Nous avons demandé à Benaich ce qu’il pensait de la combinaison entre deep learning et connaissances expertes, comme le suggèrent certains, notamment David Talbot de Yandex. Il partage cette vision :
« C’est particulièrement utile quand on veut résoudre des problèmes concrets, et non créer une intelligence générale capable de tout apprendre par elle-même.

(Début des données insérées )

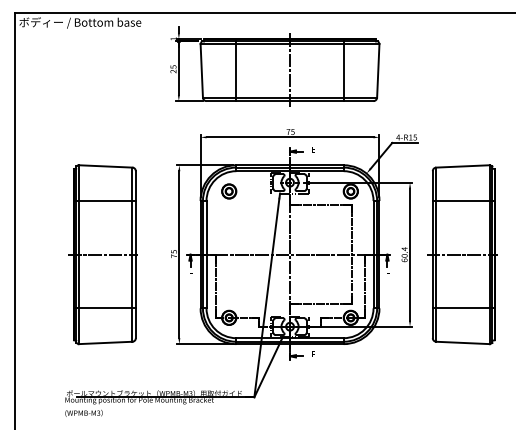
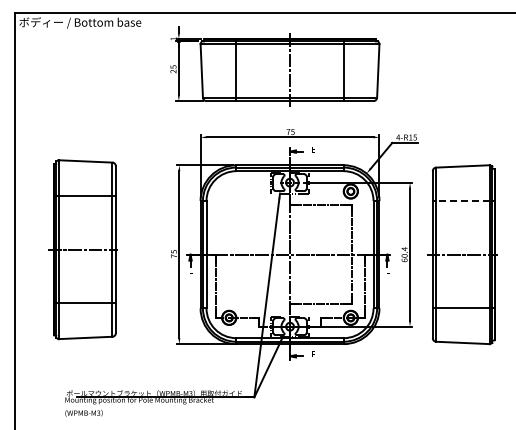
part at (229, 191): present -> none
line at (463, 201): solid -> dashed
part at (102, 254) position: (102, 254) -> (82, 249)
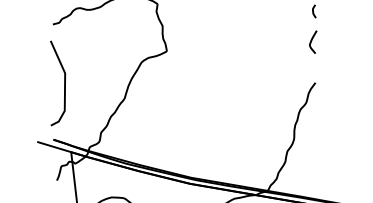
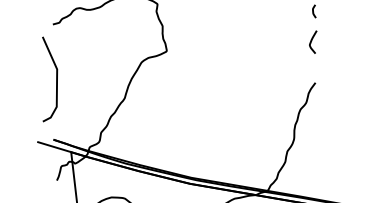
line at (64, 83) position: (64, 83) -> (56, 79)
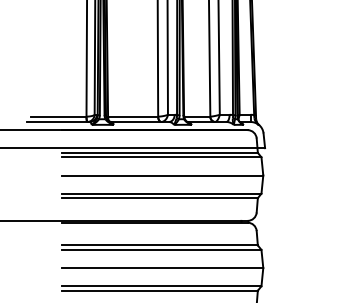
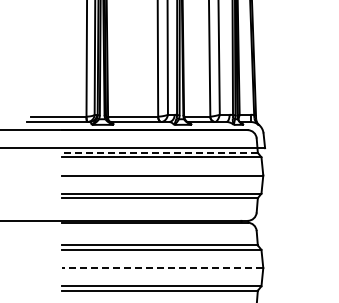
line at (159, 152): solid -> dashed
line at (162, 268): solid -> dashed
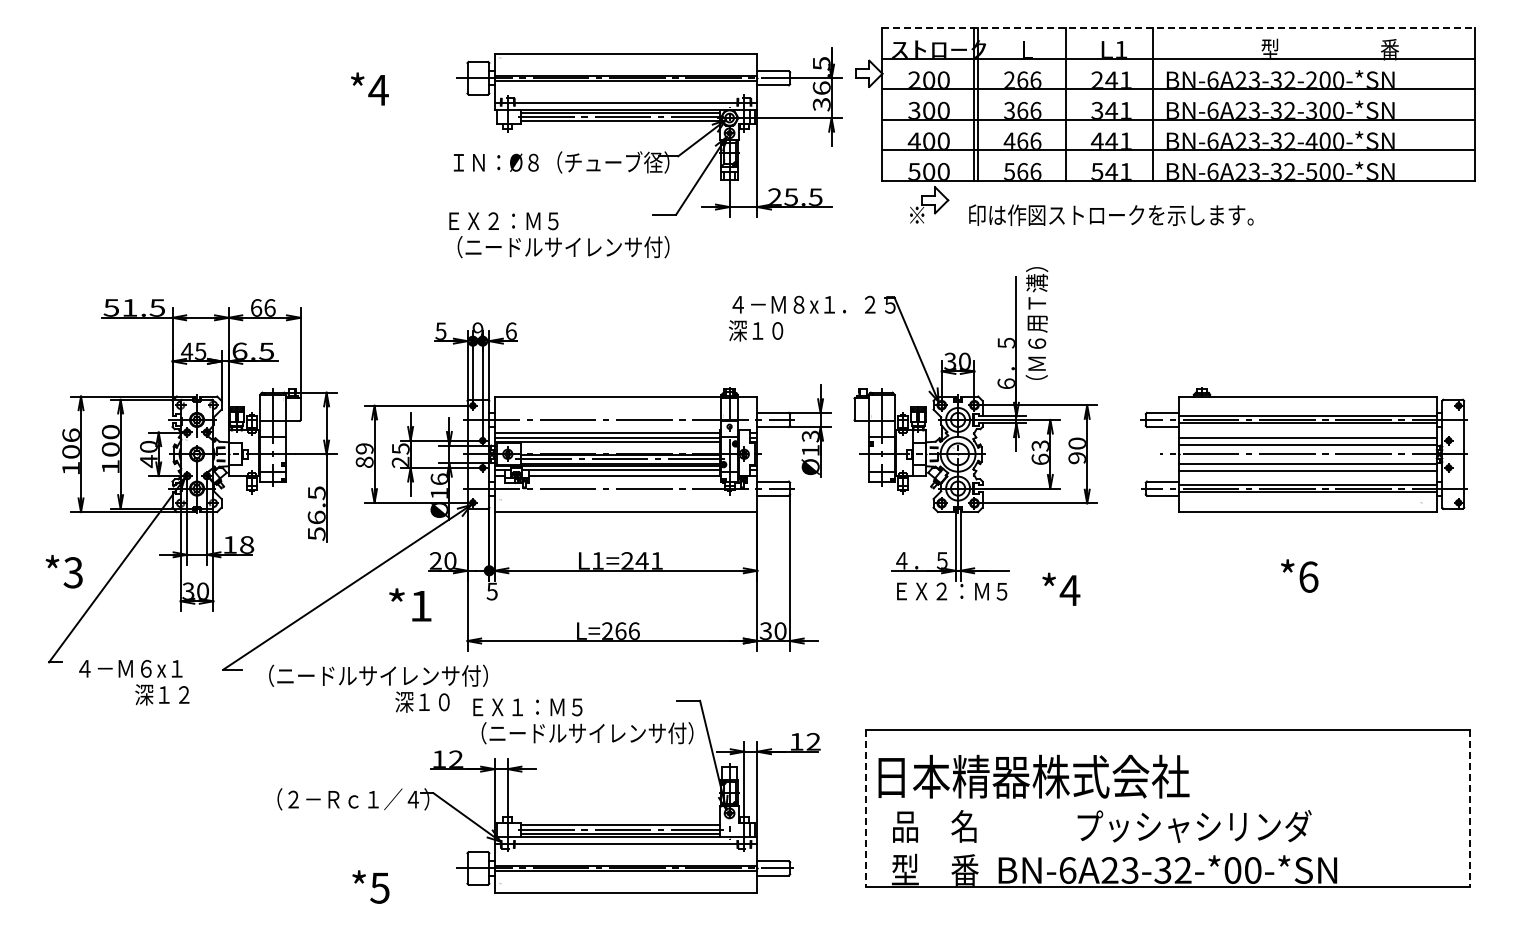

Les connaissances métier permettent de guider les systèmes, réduisant le besoin de données coûteuses ou rares. »
Il souligne également l’importance des graphes de connaissances, comme Cyc, pour le raisonnement de bon sens dans le NLP, tout en notant que le langage seul ne suffit probablement pas à résoudre ce défi.
Le rapport couvre aussi des thèmes majeurs comme le fédéral learning, la confidentialité des données (avec TensorFlow Privacy de Google et TF-Encrypted de Dropout Labs), et les nombreuses applications médicales de l’IA, y compris la lecture d’ondes cérébrales et la restauration du contrôle moteur chez les personnes handicapées.
Enfin, il traite aussi des avancées en AutoML, des GAN, et du deepfake vocal — autant de sujets que l’on avait anticipés il y a quelques années déjà. Lire ce rapport prend du temps, mais il regorge de pistes précieuses.